▶ **Bacaan**
────────────────────────────────────────
AS Sokong Vietnam Jadi Raksasa Logam Tanah Jarang, Gimana Nasib RI?

Muhammad Reza Ilham Taufani, CNBC Indonesia
29 January 2024 17:55
Ilustrasi Bendera Vietnam. Ist
Foto: Ilustrasi Bendera Vietnam. Ist

Jakarta, CNBC Indonesia - Vietnam kini tengah mengupayakan pengembangan industri logam tanah jarang di tengah lonjakan pemintaan global terhadap mineral-mineral tersebut untuk kendaraan listrik (EV). Inisiatif ini mendapat dukungan dari Amerika Serikat (AS) selaku raksasa ekonomi global.

Di sisi lain, Indonesia sebagai negara penguasa hulu industri EV juga memiliki peluang mengembangkan industri ini. Lantas, bagaimana nasib industri EV Indonesia sebagai negara yang masih berdekatan dengan Vietnam?

Menurut Survei Geologi Amerika Serikat, Vietnam memiliki cadangan logam tanah jarang terbesar kedua di dunia setelah China, dengan estimasi sekitar 22 juta ton atau sekitar 19 persen dari cadangan dunia yang diketahui.

Meskipun telah banyak upaya untuk mengembangkan industri logam tanah jarang, termasuk kolaborasi dengan investor Jepang pada awal 2010-an, kemajuan yang signifikan belum tercapai, dan Vietnam belum berhasil meluncurkan industri logam tanah jarang.

Namun, tampaknya ada perubahan yang cepat. Pada bulan Juli, pemerintah Vietnam merilis rencana induk untuk sektor mineral yang bertujuan untuk mengeksplorasi dan memproses lebih dari 2 juta ton bijih logam tanah jarang pada tahun 2030, serta memproduksi hingga 60.000 ton oksida logam tanah jarang setara per tahun.

Pada 18 Oktober, Akademi Sains dan Teknologi Vietnam bersama Kementerian Sains dan Teknologi menggelar konferensi untuk membahas perkembangan industri logam tanah jarang. Vietnam juga berencana untuk mengadakan lelang hak penambangan untuk beberapa area di Dong Pao, tambang logam tanah jarang terbesar di negara tersebut, sebelum akhir tahun ini.

Berbeda dengan industri ekstraktif lainnya seperti minyak dan gas atau batu bara, industri logam tanah jarang, meskipun penting secara strategis, masih relatif kecil.

Menurut Research Nester, pasar logam tanah jarang global pada 2022 bernilai sekitar US$10 miliar atau sekitar Rp 158,05 triliun (US$1= Rp 15.805) dan diperkirakan akan tumbuh dengan tingkat pertumbuhan tahunan sebesar 8% untuk mencapai total pendapatan sebesar US$20 miliar pada 2035 (Rp 316,1 triliun).
────────────────────────────────────────
▶ **Cuplikan Data**
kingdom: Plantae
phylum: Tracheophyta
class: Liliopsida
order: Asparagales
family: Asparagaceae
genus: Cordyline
────────────────────────────────────────
▶ **Daftar Tugas**
1) Tuliskan kembali bagian artikel tentang logam tanah jarang di Vietnam, semuanya mulai dari "AS Sokong Vietnam" hingga "berdekatan dengan Vietnam?".
2) Menurut Survei Geologi Amerika Serikat yang dikutip dalam artikel tentang logam tanah jarang di Vietnam, berapa perkiraan cadangan logam tanah jarang Vietnam?
3) Lanjutkan artikel tentang logam tanah jarang di Vietnam setelah kalimat terakhirnya.

▶ **Jawaban**
1)
AS Sokong Vietnam Jadi Raksasa Logam Tanah Jarang, Gimana Nasib RI?

Muhammad Reza Ilham Taufani, CNBC Indonesia
29 January 2024 17:55
Ilustrasi Bendera Vietnam. Ist
Foto: Ilustrasi Bendera Vietnam. Ist

Jakarta, CNBC Indonesia - Vietnam kini tengah mengupayakan pengembangan industri logam tanah jarang di tengah lonjakan pemintaan global terhadap mineral-mineral tersebut untuk kendaraan listrik (EV). Inisiatif ini mendapat dukungan dari Amerika Serikat (AS) selaku raksasa ekonomi global.

Di sisi lain, Indonesia sebagai negara penguasa hulu industri EV juga memiliki peluang mengembangkan industri ini. Lantas, bagaimana nasib industri EV Indonesia sebagai negara yang masih berdekatan dengan Vietnam?

2) Sekitar 22 juta ton, atau sekitar 19 persen dari cadangan dunia yang diketahui.

3)
Jika Vietnam berhasil mengembangkan industri logam tanah jarangnya untuk mencapai 10% pangsa pasar global pada saat itu, potensinya dapat menghasilkan pendapatan tahunan sekitar US$2 miliar.

Namun, keuntungan potensial ini dapat lebih rendah signifikan jika semua biaya produksi diperhitungkan. Keuntungan ekonomi yang relatif kecil ini, ditambah dengan kurangnya teknologi yang sesuai dan kekhawatiran lingkungan, mungkin telah menunda upaya Vietnam sebelumnya untuk mengembangkan industri ini.

Dukungan Proyek Logam Tanah Jarang Vietnam dari AS

Upaya terbaru Vietnam untuk mengembangkan industri ini diharapkan dapat memberi manfaat strategis beberapa negara raksasa ekonomi, terutama dalam konteks rivalitas antara AS dan China yang semakin intens.

Jika Vietnam dapat berhasil mengembangkan industri logam tanah jarangnya dan menjadi pemasok yang dapat diandalkan bagi Amerika Serikat dan sekutunya, ini akan secara signifikan meningkatkan posisi Hanoi di Washington dan pertimbangan strategis sekutu-sekutunya.

Saat ini, China menyumbang 63% dari produksi logam tanah jarang di dunia, 85% dari pengolahan logam tanah jarang, dan 92% dari produksi magnet logam tanah jarang. Oksida logam tanah jarang serta paduan dan magnet logam tanah jarang yang dikendalikan oleh China adalah komponen penting dalam industri elektronik, kendaraan listrik, dan turbin angin.

Komoditas ini juga sangat penting untuk produksi persenjataan canggih, termasuk misil, radar, dan pesawat terbang siluman. Hal ini telah menyebabkan ketergantungan yang berisiko bagi AS dan sekutunya terhadap ekspor logam tanah jarang dari China.

Saat ini, AS, misalnya, mendapatkan sekitar 74 persen dari impor logam tanah jarangnya dari China. Pada 2010, China diduga memberlakukan larangan ekspor logam tanah jarang ke Jepang karena perselisihan maritim, yang meningkatkan kemungkinan larangan serupa terhadap ekspor ke Amerika Serikat.

Sejak Agustus 2023, China telah membatasi ekspor germanium dan gallium, yang merupakan komponen penting dari beberapa produk teknologi tinggi, lebih lanjut memicu kekhawatiran di AS. Berbagai negara maju telah berusaha untuk mendiversifikasi pasokan logam tanah jarang jauh dari China.

Selain menghidupkan kembali tambang logam tanah jarangnya sendiri, Amerika Serikat juga meningkatkan kerja sama dengan Vietnam untuk mengembangkan pasokan alternatif.

Selama kunjungan Presiden AS Joe Biden ke Hanoi pada September 2023, kedua negara menandatangani Nota Kesepahaman (MOU) untuk membantu Vietnam mengukur sumber daya logam tanah jarangnya dan potensi ekonominya, serta menarik investasi berkualitas untuk sektor tersebut.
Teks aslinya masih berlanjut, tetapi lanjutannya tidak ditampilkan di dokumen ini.